WHAT TO WORK ON: Copy the text of each row below character for character, leaving out the pictures.

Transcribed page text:
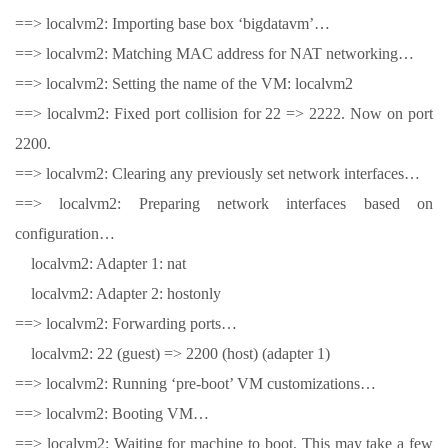
==> localvm2: Importing base box ‘bigdatavm’…
==> localvm2: Matching MAC address for NAT networking…
==> localvm2: Setting the name of the VM: localvm2
==> localvm2: Fixed port collision for 22 => 2222. Now on port
2200.
==> localvm2: Clearing any previously set network interfaces…
==> localvm2: Preparing network interfaces based on
configuration…
localvm2: Adapter 1: nat
localvm2: Adapter 2: hostonly
==> localvm2: Forwarding ports…
localvm2: 22 (guest) => 2200 (host) (adapter 1)
==> localvm2: Running ‘pre-boot’ VM customizations…
==> localvm2: Booting VM…
==> localvm2: Waiting for machine to boot. This may take a few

SOLUTION TO THIS PROBLEM:
==> localvm2: Importing base box ‘bigdatavm’…
==> localvm2: Matching MAC address for NAT networking…
==> localvm2: Setting the name of the VM: localvm2
==> localvm2: Fixed port collision for 22 => 2222. Now on port
2200.
==> localvm2: Clearing any previously set network interfaces…
==> localvm2: Preparing network interfaces based on
configuration…
localvm2: Adapter 1: nat
localvm2: Adapter 2: hostonly
==> localvm2: Forwarding ports…
localvm2: 22 (guest) => 2200 (host) (adapter 1)
==> localvm2: Running ‘pre-boot’ VM customizations…
==> localvm2: Booting VM…
==> localvm2: Waiting for machine to boot. This may take a few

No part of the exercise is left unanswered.